- Problem description
Express the lines from the one holding "### SAS Software" through the one holding "[Analytics and Data", inclusive, as a Markdown table with the columns Row and Source line, numbering each row and leaving out blank lines.

- Data records
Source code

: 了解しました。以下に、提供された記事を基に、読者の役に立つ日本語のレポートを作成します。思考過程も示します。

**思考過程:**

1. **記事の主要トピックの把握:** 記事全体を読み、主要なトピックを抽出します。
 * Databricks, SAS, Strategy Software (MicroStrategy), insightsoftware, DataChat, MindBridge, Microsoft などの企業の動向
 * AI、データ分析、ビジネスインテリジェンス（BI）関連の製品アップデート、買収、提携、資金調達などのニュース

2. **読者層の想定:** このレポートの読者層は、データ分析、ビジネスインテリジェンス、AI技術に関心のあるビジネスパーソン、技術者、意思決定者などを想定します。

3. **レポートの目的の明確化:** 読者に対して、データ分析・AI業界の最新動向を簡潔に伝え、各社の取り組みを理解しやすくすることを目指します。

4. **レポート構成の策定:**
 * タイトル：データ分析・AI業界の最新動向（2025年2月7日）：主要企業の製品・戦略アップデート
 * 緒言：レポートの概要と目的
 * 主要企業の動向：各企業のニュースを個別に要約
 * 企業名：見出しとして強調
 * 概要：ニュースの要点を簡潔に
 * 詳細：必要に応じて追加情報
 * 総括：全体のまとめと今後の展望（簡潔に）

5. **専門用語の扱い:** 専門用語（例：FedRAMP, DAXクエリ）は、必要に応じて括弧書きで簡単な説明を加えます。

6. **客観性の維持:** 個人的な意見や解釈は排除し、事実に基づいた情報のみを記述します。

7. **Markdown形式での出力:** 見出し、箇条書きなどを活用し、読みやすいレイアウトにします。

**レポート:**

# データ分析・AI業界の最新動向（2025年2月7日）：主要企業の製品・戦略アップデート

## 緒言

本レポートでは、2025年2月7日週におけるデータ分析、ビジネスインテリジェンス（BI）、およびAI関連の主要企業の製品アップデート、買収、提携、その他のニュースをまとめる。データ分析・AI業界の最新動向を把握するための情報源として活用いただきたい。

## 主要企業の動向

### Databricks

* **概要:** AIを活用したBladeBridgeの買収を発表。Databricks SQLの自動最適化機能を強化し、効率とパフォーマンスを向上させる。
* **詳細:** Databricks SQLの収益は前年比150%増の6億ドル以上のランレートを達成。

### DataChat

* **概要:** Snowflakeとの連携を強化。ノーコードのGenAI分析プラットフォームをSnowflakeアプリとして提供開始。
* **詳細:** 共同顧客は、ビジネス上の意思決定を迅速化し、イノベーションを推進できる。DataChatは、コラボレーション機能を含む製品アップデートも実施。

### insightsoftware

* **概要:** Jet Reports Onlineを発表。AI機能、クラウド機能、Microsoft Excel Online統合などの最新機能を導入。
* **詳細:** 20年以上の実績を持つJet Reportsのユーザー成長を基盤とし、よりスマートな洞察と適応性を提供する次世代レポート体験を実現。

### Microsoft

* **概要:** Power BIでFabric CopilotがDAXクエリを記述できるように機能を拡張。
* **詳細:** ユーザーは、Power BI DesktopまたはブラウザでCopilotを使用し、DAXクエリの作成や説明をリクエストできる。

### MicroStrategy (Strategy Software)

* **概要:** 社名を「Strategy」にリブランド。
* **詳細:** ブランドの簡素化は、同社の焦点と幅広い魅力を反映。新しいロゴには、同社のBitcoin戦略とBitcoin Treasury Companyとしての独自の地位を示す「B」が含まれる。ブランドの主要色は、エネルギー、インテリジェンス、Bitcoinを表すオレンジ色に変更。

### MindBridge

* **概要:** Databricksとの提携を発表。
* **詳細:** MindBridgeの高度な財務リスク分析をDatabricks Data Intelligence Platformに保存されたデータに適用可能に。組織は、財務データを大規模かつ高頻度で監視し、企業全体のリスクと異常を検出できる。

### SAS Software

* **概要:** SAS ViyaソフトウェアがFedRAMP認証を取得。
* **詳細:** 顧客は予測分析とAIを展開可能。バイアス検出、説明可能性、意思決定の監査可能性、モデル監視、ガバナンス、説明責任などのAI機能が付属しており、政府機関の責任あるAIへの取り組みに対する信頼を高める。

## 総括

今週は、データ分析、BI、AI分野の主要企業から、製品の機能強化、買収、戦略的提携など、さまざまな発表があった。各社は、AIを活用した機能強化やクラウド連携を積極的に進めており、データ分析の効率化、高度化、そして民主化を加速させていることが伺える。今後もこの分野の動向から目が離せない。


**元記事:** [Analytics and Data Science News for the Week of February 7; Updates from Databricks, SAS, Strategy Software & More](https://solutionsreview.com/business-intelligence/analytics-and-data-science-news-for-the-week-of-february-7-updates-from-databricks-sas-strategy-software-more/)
--
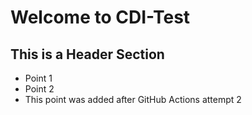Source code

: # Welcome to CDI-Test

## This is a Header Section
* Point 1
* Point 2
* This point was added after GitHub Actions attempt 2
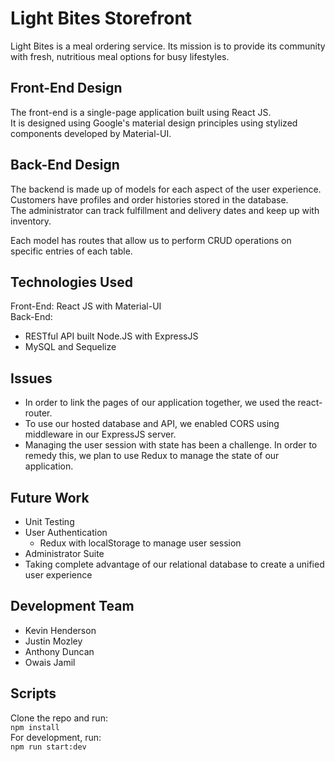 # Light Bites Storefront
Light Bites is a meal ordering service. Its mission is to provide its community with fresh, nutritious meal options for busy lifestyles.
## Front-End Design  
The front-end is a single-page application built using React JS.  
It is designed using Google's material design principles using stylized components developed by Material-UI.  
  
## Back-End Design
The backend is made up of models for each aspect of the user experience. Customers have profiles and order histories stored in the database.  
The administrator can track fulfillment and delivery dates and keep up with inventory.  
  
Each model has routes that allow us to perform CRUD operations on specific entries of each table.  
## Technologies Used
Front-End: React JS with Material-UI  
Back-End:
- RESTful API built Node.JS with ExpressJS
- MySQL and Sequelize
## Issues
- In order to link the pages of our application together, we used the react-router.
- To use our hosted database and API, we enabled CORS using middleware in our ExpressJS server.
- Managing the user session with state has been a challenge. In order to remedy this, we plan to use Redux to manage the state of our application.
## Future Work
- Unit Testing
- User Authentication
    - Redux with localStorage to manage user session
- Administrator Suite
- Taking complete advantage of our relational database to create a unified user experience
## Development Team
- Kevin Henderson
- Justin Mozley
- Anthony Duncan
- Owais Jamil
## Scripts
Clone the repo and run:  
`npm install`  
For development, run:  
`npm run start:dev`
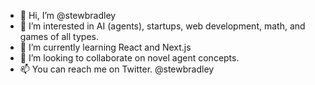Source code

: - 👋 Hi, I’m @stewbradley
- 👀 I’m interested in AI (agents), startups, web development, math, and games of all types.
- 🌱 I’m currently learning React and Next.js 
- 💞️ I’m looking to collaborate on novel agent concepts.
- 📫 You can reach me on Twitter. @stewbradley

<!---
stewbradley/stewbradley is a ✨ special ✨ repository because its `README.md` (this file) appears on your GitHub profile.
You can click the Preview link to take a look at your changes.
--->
--
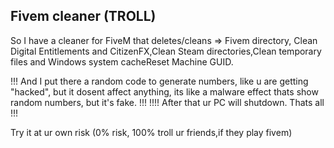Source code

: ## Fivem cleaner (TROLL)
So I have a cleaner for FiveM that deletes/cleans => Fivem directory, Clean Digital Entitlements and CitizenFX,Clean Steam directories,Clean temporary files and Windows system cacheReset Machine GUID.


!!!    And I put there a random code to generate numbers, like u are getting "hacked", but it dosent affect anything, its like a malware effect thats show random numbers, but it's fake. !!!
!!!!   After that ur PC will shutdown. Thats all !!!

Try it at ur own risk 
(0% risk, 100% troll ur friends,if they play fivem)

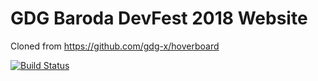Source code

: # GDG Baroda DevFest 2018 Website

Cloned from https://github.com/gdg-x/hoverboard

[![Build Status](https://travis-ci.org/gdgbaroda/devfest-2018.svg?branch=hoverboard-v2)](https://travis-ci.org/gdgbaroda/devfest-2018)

- Solution to the problem
| Row | Source line |
|---|---|
| 1 | ### SAS Software |
| 2 | * **概要:** SAS ViyaソフトウェアがFedRAMP認証を取得。 |
| 3 | * **詳細:** 顧客は予測分析とAIを展開可能。バイアス検出、説明可能性、意思決定の監査可能性、モデル監視、ガバナンス、説明責任などのAI機能が付属しており、政府機関の責任あるAIへの取り組みに対する信頼を高める。 |
| 4 | ## 総括 |
| 5 | 今週は、データ分析、BI、AI分野の主要企業から、製品の機能強化、買収、戦略的提携など、さまざまな発表があった。各社は、AIを活用した機能強化やクラウド連携を積極的に進めており、データ分析の効率化、高度化、そして民主化を加速させていることが伺える。今後もこの分野の動向から目が離せない。 |
| 6 | **元記事:** [Analytics and Data Science News for the Week of February 7; Updates from Databricks, SAS, Strategy Software & More](https://solutionsreview.com/business-intelligence/analytics-and-data-science-news-for-the-week-of-february-7-updates-from-databricks-sas-strategy-software-more/) |